El Romanticismo, que en aspectos fundamentales representa una ruptura con toda la tradición anterior, entrega la cultura a la Nación, y si bien en un principio esta actitud no niega el requisito de universalidad —en el sentido de que se aspira a imponerse a las otras naciones pero en un terreno compartido— acaba llevando forzosamente a un esencialismo folclórico por la necesidad que tienen las políticas populistas inherentes a la idea de nación de unificar la diversidad interna —a veces lo llaman «cohesionar».  El avance de esta tendencia conducirá a las grandes fiestas populares en torno a monumentos patrióticos, demostraciones folclóricas, tablas de gimnasia multitudinarias y enormes concentraciones de masas en los estadios, que tanto contribuirán al éxito popular de los regímenes fascistas y comunistas. El historiador norteamericano de origen alemán George L. Mosse lo estudió con todo detalle en La nacionalización de las masas.

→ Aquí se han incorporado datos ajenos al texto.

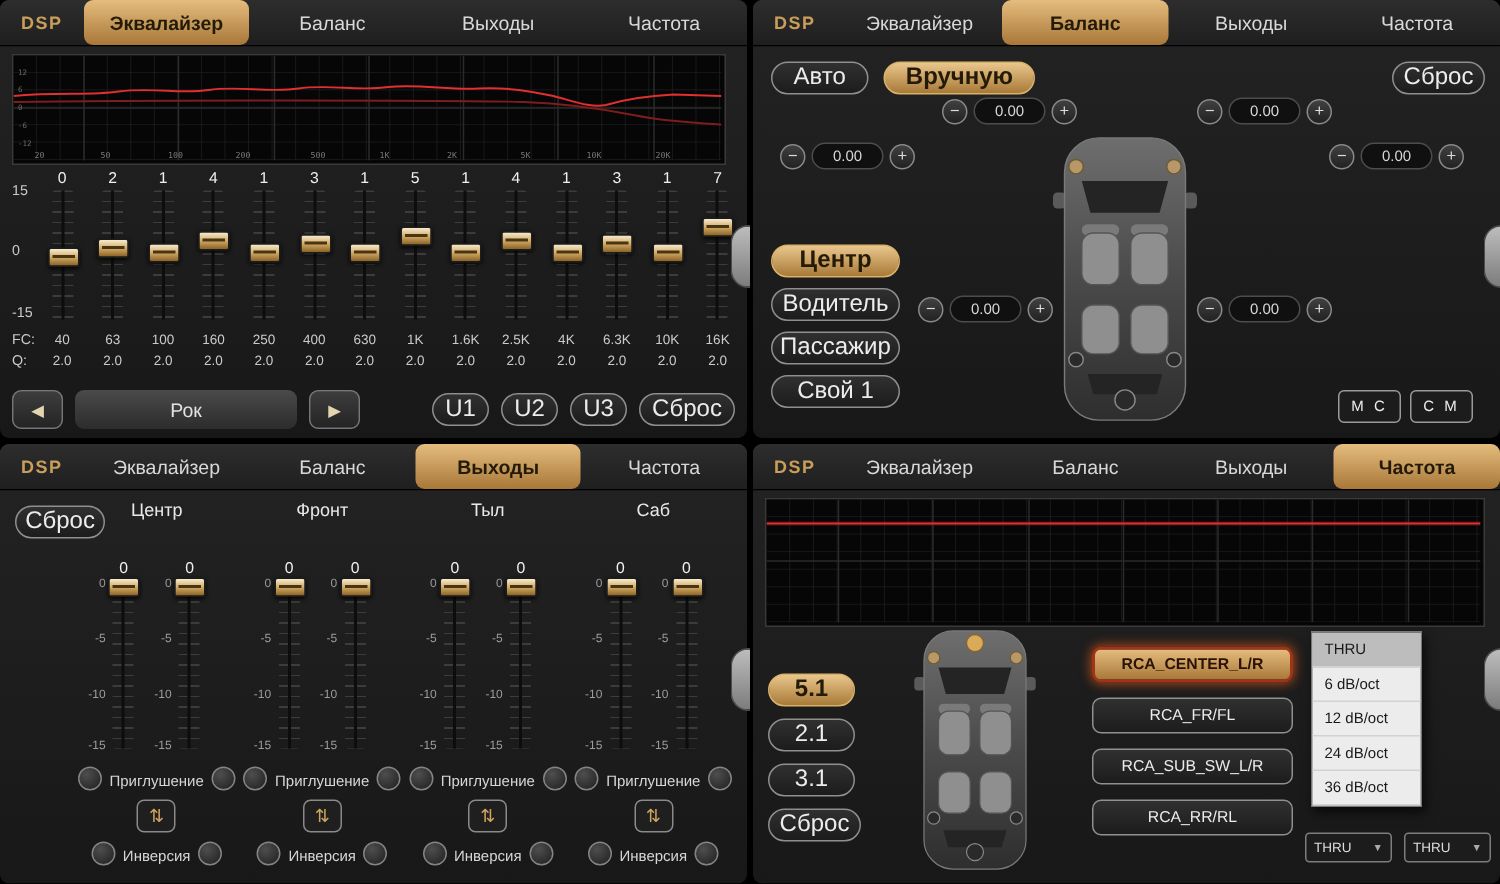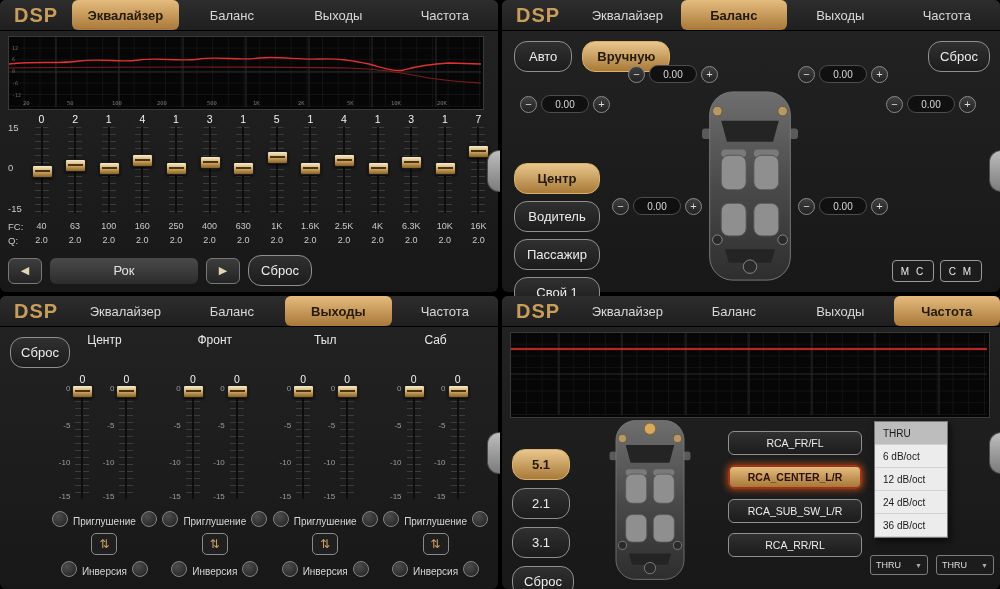"DSP" .brand { font-size: 20px -> 12px }
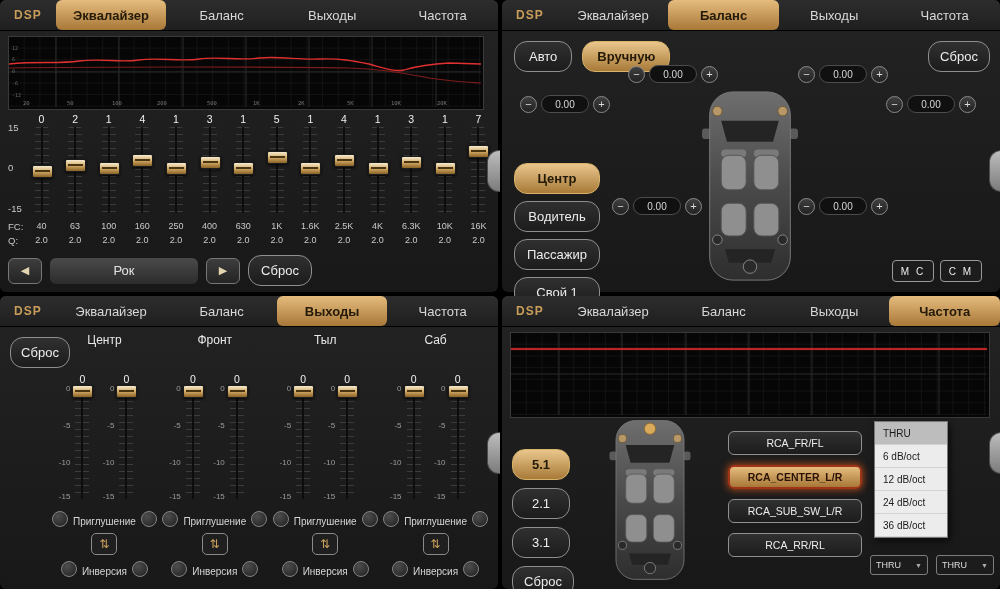"Авто" .pill { font-size: 13px -> 16px; height: 31px -> 22px }
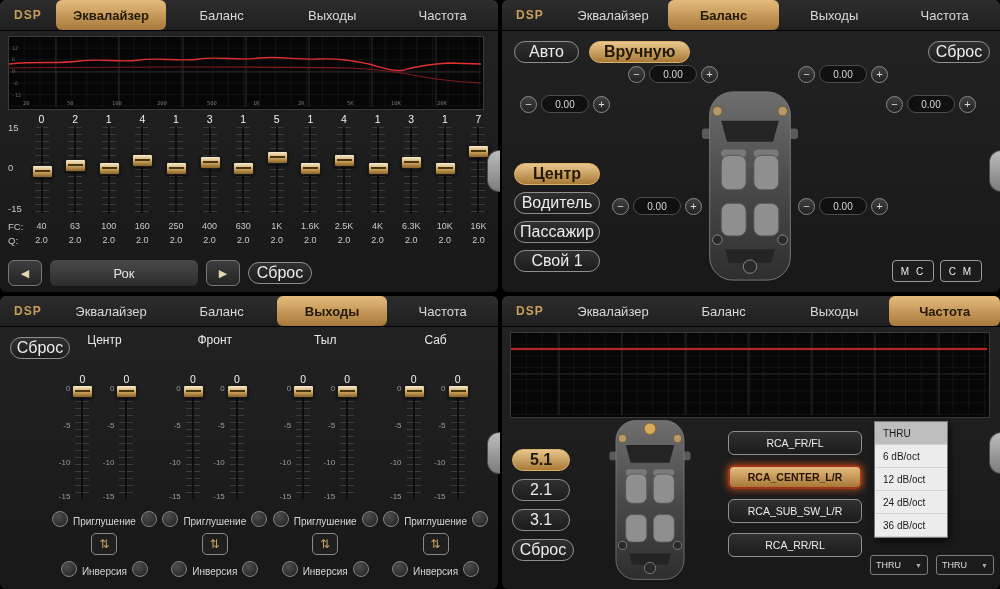"U1" div { html: none -> <div> <button>U1</button> <button>U2</button> <button>U3</button> </div> }
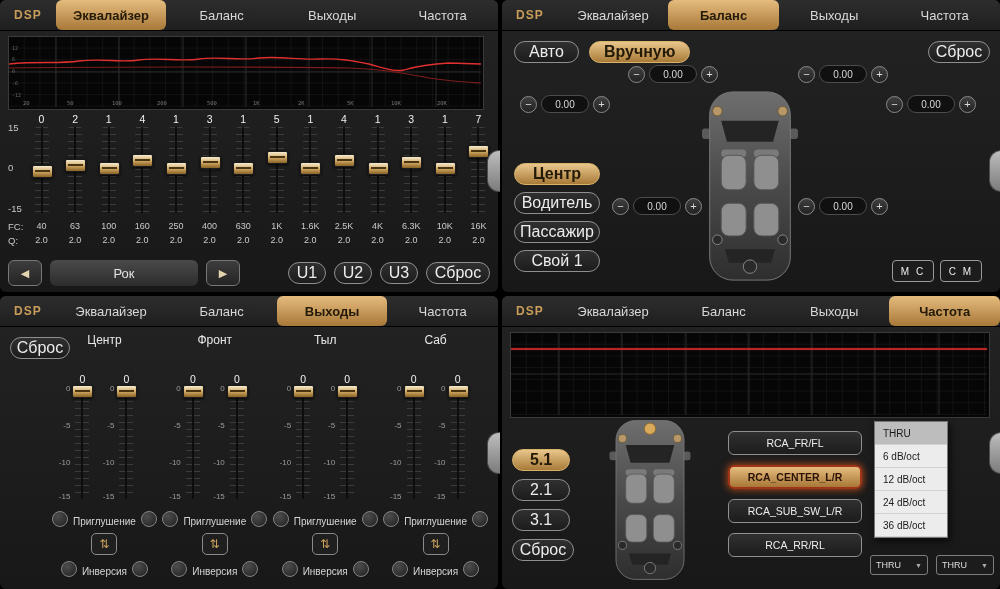"RCA_FR/FL" button.rca-btn { order: before "RCA_CENTER_L/R" -> after "RCA_CENTER_L/R" }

Todo ese despliegue no tardará en convertirse en la Cultura, mientras el cultivo del espíritu, la actividad intelectual, poética, artística, científica, moral, es percibido como poseyendo una doble naturaleza divina y bestial. Como un depredador al que hay que mantener bien alimentado para que no nos devore. Como un dios Moloc a la vez temido y adorado. Temido porque su poder de comprensión constituye una amenaza para la estabilidad de los intereses seculares; adorado para conjurar precisamente esta amenaza.  Para conciliarse la mansedumbre del ídolo nada más razonable que ofrecerle subvenciones, premios, honores y centenarios. Así, entre loores y exequias, se puede llegar a fabricar una sólida cultura nacional con posibilidades de establecerse por su cuenta. No faltarán nunca los resistentes dispuestos a denunciar el fraude, pero comparados con los otros estos siempre serán divinidades menores con escasa capacidad de influencia; de ignorarlos solemnemente no va a derivarse ningún perjuicio.
Ahora bien, todo esto no es suficiente. En el proceso de nacionalización de la cultura es indispensable diseñar y controlar bien la enseñanza para que cumpla la función social de lograr que los niños aborrezcan de manera irreversible los productos que se derivan de ella —especialmente la literatura. Así, con una lista de autores capaces de provocar el tedio de los muertos pero que por su condición de nacionales ocupan el lugar que correspondería a autores universales perfectamente útiles para despertar el interés y aun el entusiasmo, se proporciona a los estudiantes las máximas facilidades para que el día de mañana sigan considerando la cultura como un ritual agotador que —exactamente igual que la visita a la iglesia— es tan conveniente evitar como respetar reverencialmente. En paralelo, con la sacralización del deporte y la promoción de los espectáculos populares, los seriales televisivos y otras cosas de la misma categoría, se conseguirá alejar con eficacia toda tentación de cultivarse individualmente y se fortalecerá  así la fe gregaria.
Una administración que se esfuerza por desposeer a la cultura de sus atributos de individualidad y universalidad es una administración dedicada a procurar la desaparición de la cultura del territorio que controla. El adjetivo nacional colocado a manera de marchamo en los teatros, los museos, las bibliotecas y las orquestas no es sino la culminación ostentosa de ese proyecto.